Neriman diyordu ki, anasına babasına ölürcesine yalvarıyordu ki:
“Kurbanlar olayım size, çöpten çıktığını söylemeyin kalemlerin… Erol Abi verdi, deyin…”
“inanmazlar…”
“İnanmasınlar.”
“Çöpten kalem çıkarmak hırsızlıktan daha mı iyi?”
“Daha iyi, daha iyi…”
Ana, baba, kız arasındaki cebelleşme gece yarıya kadar sürdü.
Neriman diyordu ki:
“Eğer kalemlerin çöplerden toplandığını söylerseniz ben kendimi öldürürüm…”
Rüstem Çavuş çocukları iyi bilirdi.
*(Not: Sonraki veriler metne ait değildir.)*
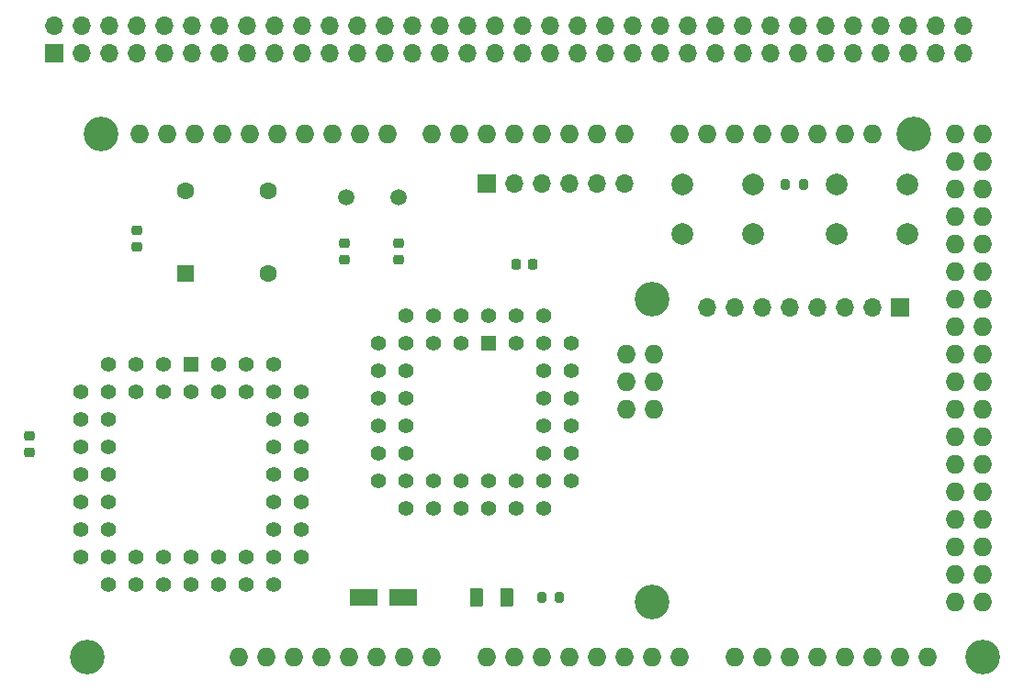
<source format=gbr>
%TF.GenerationSoftware,KiCad,Pcbnew,(6.0.2)*%
%TF.CreationDate,2022-08-12T14:47:40-07:00*%
%TF.ProjectId,Mega68k,4d656761-3638-46b2-9e6b-696361645f70,rev?*%
%TF.SameCoordinates,Original*%
%TF.FileFunction,Soldermask,Top*%
%TF.FilePolarity,Negative*%
%FSLAX46Y46*%
G04 Gerber Fmt 4.6, Leading zero omitted, Abs format (unit mm)*
G04 Created by KiCad (PCBNEW (6.0.2)) date 2022-08-12 14:47:40*
%MOMM*%
%LPD*%
G01*
G04 APERTURE LIST*
G04 Aperture macros list*
%AMRoundRect*
0 Rectangle with rounded corners*
0 $1 Rounding radius*
0 $2 $3 $4 $5 $6 $7 $8 $9 X,Y pos of 4 corners*
0 Add a 4 corners polygon primitive as box body*
4,1,4,$2,$3,$4,$5,$6,$7,$8,$9,$2,$3,0*
0 Add four circle primitives for the rounded corners*
1,1,$1+$1,$2,$3*
1,1,$1+$1,$4,$5*
1,1,$1+$1,$6,$7*
1,1,$1+$1,$8,$9*
0 Add four rect primitives between the rounded corners*
20,1,$1+$1,$2,$3,$4,$5,0*
20,1,$1+$1,$4,$5,$6,$7,0*
20,1,$1+$1,$6,$7,$8,$9,0*
20,1,$1+$1,$8,$9,$2,$3,0*%
G04 Aperture macros list end*
%ADD10RoundRect,0.250000X-1.050000X-0.550000X1.050000X-0.550000X1.050000X0.550000X-1.050000X0.550000X0*%
%ADD11RoundRect,0.225000X-0.225000X-0.250000X0.225000X-0.250000X0.225000X0.250000X-0.225000X0.250000X0*%
%ADD12RoundRect,0.225000X0.250000X-0.225000X0.250000X0.225000X-0.250000X0.225000X-0.250000X-0.225000X0*%
%ADD13C,2.000000*%
%ADD14R,1.600000X1.600000*%
%ADD15C,1.600000*%
%ADD16C,1.500000*%
%ADD17RoundRect,0.225000X-0.250000X0.225000X-0.250000X-0.225000X0.250000X-0.225000X0.250000X0.225000X0*%
%ADD18R,1.422400X1.422400*%
%ADD19C,1.422400*%
%ADD20R,1.700000X1.700000*%
%ADD21O,1.700000X1.700000*%
%ADD22C,3.200000*%
%ADD23O,1.727200X1.727200*%
%ADD24RoundRect,0.250000X-0.375000X-0.625000X0.375000X-0.625000X0.375000X0.625000X-0.375000X0.625000X0*%
%ADD25RoundRect,0.200000X-0.200000X-0.275000X0.200000X-0.275000X0.200000X0.275000X-0.200000X0.275000X0*%
%ADD26RoundRect,0.200000X0.200000X0.275000X-0.200000X0.275000X-0.200000X-0.275000X0.200000X-0.275000X0*%
G04 APERTURE END LIST*
D10*
%TO.C,C1*%
X87658800Y-103454200D03*
X91258800Y-103454200D03*
%TD*%
D11*
%TO.C,C6*%
X101688600Y-72720200D03*
X103238600Y-72720200D03*
%TD*%
D12*
%TO.C,C5*%
X90855800Y-72250600D03*
X90855800Y-70700600D03*
%TD*%
D13*
%TO.C,SW2*%
X117044400Y-65364800D03*
X123544400Y-65364800D03*
X117044400Y-69864800D03*
X123544400Y-69864800D03*
%TD*%
D14*
%TO.C,X1*%
X71221600Y-73558400D03*
D15*
X78841600Y-73558400D03*
X78841600Y-65938400D03*
X71221600Y-65938400D03*
%TD*%
D16*
%TO.C,Y1*%
X90892800Y-66522600D03*
X86012800Y-66522600D03*
%TD*%
D17*
%TO.C,C2*%
X56845200Y-88480600D03*
X56845200Y-90030600D03*
%TD*%
D18*
%TO.C,U2*%
X99136200Y-80010000D03*
D19*
X96596200Y-77470000D03*
X96596200Y-80010000D03*
X94056200Y-77470000D03*
X94056200Y-80010000D03*
X91516200Y-77470000D03*
X88976200Y-80010000D03*
X91516200Y-80010000D03*
X88976200Y-82550000D03*
X91516200Y-82550000D03*
X88976200Y-85090000D03*
X91516200Y-85090000D03*
X88976200Y-87630000D03*
X91516200Y-87630000D03*
X88976200Y-90170000D03*
X91516200Y-90170000D03*
X88976200Y-92710000D03*
X91516200Y-95250000D03*
X91516200Y-92710000D03*
X94056200Y-95250000D03*
X94056200Y-92710000D03*
X96596200Y-95250000D03*
X96596200Y-92710000D03*
X99136200Y-95250000D03*
X99136200Y-92710000D03*
X101676200Y-95250000D03*
X101676200Y-92710000D03*
X104216200Y-95250000D03*
X106756200Y-92710000D03*
X104216200Y-92710000D03*
X106756200Y-90170000D03*
X104216200Y-90170000D03*
X106756200Y-87630000D03*
X104216200Y-87630000D03*
X106756200Y-85090000D03*
X104216200Y-85090000D03*
X106756200Y-82550000D03*
X104216200Y-82550000D03*
X106756200Y-80010000D03*
X104216200Y-77470000D03*
X104216200Y-80010000D03*
X101676200Y-77470000D03*
X101676200Y-80010000D03*
X99136200Y-77470000D03*
%TD*%
D20*
%TO.C,J3*%
X137083800Y-76682600D03*
D21*
X134543800Y-76682600D03*
X132003800Y-76682600D03*
X129463800Y-76682600D03*
X126923800Y-76682600D03*
X124383800Y-76682600D03*
X121843800Y-76682600D03*
X119303800Y-76682600D03*
%TD*%
D12*
%TO.C,C4*%
X85877400Y-72250600D03*
X85877400Y-70700600D03*
%TD*%
D21*
%TO.C,J4*%
X142961200Y-50652600D03*
X142961200Y-53192600D03*
X140421200Y-50652600D03*
X140421200Y-53192600D03*
X137881200Y-50652600D03*
X137881200Y-53192600D03*
X135341200Y-50652600D03*
X135341200Y-53192600D03*
X132801200Y-50652600D03*
X132801200Y-53192600D03*
X130261200Y-50652600D03*
X130261200Y-53192600D03*
X127721200Y-50652600D03*
X127721200Y-53192600D03*
X125181200Y-50652600D03*
X125181200Y-53192600D03*
X122641200Y-50652600D03*
X122641200Y-53192600D03*
X120101200Y-50652600D03*
X120101200Y-53192600D03*
X117561200Y-50652600D03*
X117561200Y-53192600D03*
X115021200Y-50652600D03*
X115021200Y-53192600D03*
X112481200Y-50652600D03*
X112481200Y-53192600D03*
X109941200Y-50652600D03*
X109941200Y-53192600D03*
X107401200Y-50652600D03*
X107401200Y-53192600D03*
X104861200Y-50652600D03*
X104861200Y-53192600D03*
X102321200Y-50652600D03*
X102321200Y-53192600D03*
X99781200Y-50652600D03*
X99781200Y-53192600D03*
X97241200Y-50652600D03*
X97241200Y-53192600D03*
X94701200Y-50652600D03*
X94701200Y-53192600D03*
X92161200Y-50652600D03*
X92161200Y-53192600D03*
X89621200Y-50652600D03*
X89621200Y-53192600D03*
X87081200Y-50652600D03*
X87081200Y-53192600D03*
X84541200Y-50652600D03*
X84541200Y-53192600D03*
X82001200Y-50652600D03*
X82001200Y-53192600D03*
X79461200Y-50652600D03*
X79461200Y-53192600D03*
X76921200Y-50652600D03*
X76921200Y-53192600D03*
X74381200Y-50652600D03*
X74381200Y-53192600D03*
X71841200Y-50652600D03*
X71841200Y-53192600D03*
X69301200Y-50652600D03*
X69301200Y-53192600D03*
X66761200Y-50652600D03*
X66761200Y-53192600D03*
X64221200Y-50652600D03*
X64221200Y-53192600D03*
X61681200Y-50652600D03*
X61681200Y-53192600D03*
X59141200Y-50652600D03*
D20*
X59141200Y-53192600D03*
%TD*%
D18*
%TO.C,IC1*%
X71704200Y-81889600D03*
D19*
X71704200Y-84429600D03*
X69164200Y-81889600D03*
X69164200Y-84429600D03*
X66624200Y-81889600D03*
X66624200Y-84429600D03*
X64084200Y-81889600D03*
X61544200Y-84429600D03*
X64084200Y-84429600D03*
X61544200Y-86969600D03*
X64084200Y-86969600D03*
X61544200Y-89509600D03*
X64084200Y-89509600D03*
X61544200Y-92049600D03*
X64084200Y-92049600D03*
X61544200Y-94589600D03*
X64084200Y-94589600D03*
X61544200Y-97129600D03*
X64084200Y-97129600D03*
X61544200Y-99669600D03*
X64084200Y-102209600D03*
X64084200Y-99669600D03*
X66624200Y-102209600D03*
X66624200Y-99669600D03*
X69164200Y-102209600D03*
X69164200Y-99669600D03*
X71704200Y-102209600D03*
X71704200Y-99669600D03*
X74244200Y-102209600D03*
X74244200Y-99669600D03*
X76784200Y-102209600D03*
X76784200Y-99669600D03*
X79324200Y-102209600D03*
X81864200Y-99669600D03*
X79324200Y-99669600D03*
X81864200Y-97129600D03*
X79324200Y-97129600D03*
X81864200Y-94589600D03*
X79324200Y-94589600D03*
X81864200Y-92049600D03*
X79324200Y-92049600D03*
X81864200Y-89509600D03*
X79324200Y-89509600D03*
X81864200Y-86969600D03*
X79324200Y-86969600D03*
X81864200Y-84429600D03*
X79324200Y-81889600D03*
X79324200Y-84429600D03*
X76784200Y-81889600D03*
X76784200Y-84429600D03*
X74244200Y-81889600D03*
X74244200Y-84429600D03*
%TD*%
D22*
%TO.C,XA1*%
X144729200Y-108940600D03*
X138379200Y-60680600D03*
D23*
X76149200Y-108940600D03*
D22*
X114249200Y-103860600D03*
X63449200Y-60680600D03*
X62179200Y-108940600D03*
X114249200Y-75920600D03*
D23*
X83769200Y-108940600D03*
X86309200Y-108940600D03*
X114376200Y-81000600D03*
X142189200Y-60680600D03*
X144729200Y-60680600D03*
X99009200Y-108940600D03*
X101549200Y-108940600D03*
X104089200Y-108940600D03*
X106629200Y-108940600D03*
X109169200Y-108940600D03*
X111709200Y-108940600D03*
X114249200Y-108940600D03*
X116789200Y-108940600D03*
X121869200Y-108940600D03*
X124409200Y-108940600D03*
X126949200Y-108940600D03*
X129489200Y-108940600D03*
X132029200Y-108940600D03*
X134569200Y-108940600D03*
X137109200Y-108940600D03*
X139649200Y-108940600D03*
X72085200Y-60680600D03*
X111709200Y-60680600D03*
X109169200Y-60680600D03*
X106629200Y-60680600D03*
X104089200Y-60680600D03*
X101549200Y-60680600D03*
X99009200Y-60680600D03*
X96469200Y-60680600D03*
X93929200Y-60680600D03*
X89865200Y-60680600D03*
X87325200Y-60680600D03*
X84785200Y-60680600D03*
X82245200Y-60680600D03*
X79705200Y-60680600D03*
X77165200Y-60680600D03*
X116789200Y-60680600D03*
X119329200Y-60680600D03*
X121869200Y-60680600D03*
X124409200Y-60680600D03*
X126949200Y-60680600D03*
X129489200Y-60680600D03*
X132029200Y-60680600D03*
X134569200Y-60680600D03*
X142189200Y-63220600D03*
X144729200Y-63220600D03*
X142189200Y-65760600D03*
X144729200Y-65760600D03*
X142189200Y-68300600D03*
X144729200Y-68300600D03*
X142189200Y-70840600D03*
X144729200Y-70840600D03*
X142189200Y-73380600D03*
X144729200Y-73380600D03*
X142189200Y-75920600D03*
X144729200Y-75920600D03*
X142189200Y-78460600D03*
X144729200Y-78460600D03*
X142189200Y-81000600D03*
X144729200Y-81000600D03*
X142189200Y-83540600D03*
X144729200Y-83540600D03*
X142189200Y-86080600D03*
X144729200Y-86080600D03*
X142189200Y-88620600D03*
X144729200Y-88620600D03*
X142189200Y-91160600D03*
X144729200Y-91160600D03*
X142189200Y-93700600D03*
X144729200Y-93700600D03*
X142189200Y-96240600D03*
X144729200Y-96240600D03*
X142189200Y-98780600D03*
X144729200Y-98780600D03*
X142189200Y-101320600D03*
X144729200Y-101320600D03*
X74625200Y-60680600D03*
X88849200Y-108940600D03*
X91389200Y-108940600D03*
X114376200Y-86080600D03*
X142189200Y-103860600D03*
X144729200Y-103860600D03*
X78689200Y-108940600D03*
X111836200Y-81000600D03*
X114376200Y-83540600D03*
X81229200Y-108940600D03*
X111836200Y-86080600D03*
X111836200Y-83540600D03*
X67005200Y-60680600D03*
X69545200Y-60680600D03*
X93929200Y-108940600D03*
%TD*%
D24*
%TO.C,D1*%
X98041000Y-103454200D03*
X100841000Y-103454200D03*
%TD*%
D25*
%TO.C,R6*%
X126530600Y-65352200D03*
X128180600Y-65352200D03*
%TD*%
D26*
%TO.C,R1*%
X105714800Y-103428800D03*
X104064800Y-103428800D03*
%TD*%
D13*
%TO.C,SW1*%
X137741800Y-65364800D03*
X131241800Y-65364800D03*
X137741800Y-69864800D03*
X131241800Y-69864800D03*
%TD*%
D17*
%TO.C,C3*%
X66751200Y-69557600D03*
X66751200Y-71107600D03*
%TD*%
D20*
%TO.C,J5*%
X98983800Y-65227200D03*
D21*
X101523800Y-65227200D03*
X104063800Y-65227200D03*
X106603800Y-65227200D03*
X109143800Y-65227200D03*
X111683800Y-65227200D03*
%TD*%
M02*

</source>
Kız kendini öldürürdü.
“Haklısın kızım” dedi. “Diyeceğim ki okulda ona, bu kalemleri dayısı oğlu Erol verdi.”
Sabahleyin okula kızıyla birlikte giden Rüstem Çavuş, öğretmene, başöğretmene Erol’dan söz açtı, onun ne kadar iyi, cömert bir akraba olduğunu uzun uzun saydı döktü. Başöğretmen, Erol’un Beyazıt’taki dükkanının adresini istedi. Baba kız apışıp kaldılar. Rüstem Çavuş en sonunda bir adres uydurup başöğretmene yazdırdı. Baba kız okuldan böylece ayrıldılar.
Araştırma bitmiş, Neriman’ın kalem hırsızlığı yüzde yüzleşmiş, Neriman okuldan kovulmuştu.
Ben bu olayı epey geç duydum. Rüstem Çavuş’un evine hemen koştum, evde kimse yoktu. Bir hafta gittim geldim, ev kapı duvardı… Altı ay, ben Basınköy’e göçünceye kadar ev hâlâ duvardı… Bomboş, ölü, yaslı bir evdi… Güzelim bahçeyi mahalle çocukları çiğnemişler, pencerelerdeki kırmızı, mavi, pembe sardunyaları yolmuşlardı…
Ben çöplükleri iyi bilirim. Rüstem Çavuş’tan dolayı. Çöplükler, şehirlerin tıpıtıpına aynasıdır… Bir şehir pisse, aşağılıksa, kalleşse, merhametsizse, o şehrin çöplükleri bin misli daha pis kokar. Leş gibi… İstanbul şehrinin çöplüklerine martılar konar, çöplüğün üstü apak olur. Ve bu murdar çöplük martıdan gözükmez olur. Haa, bir de renk renk kalemler çıkar İstanbul çöplüklerinden… Altın yüzük çıktığı da olur.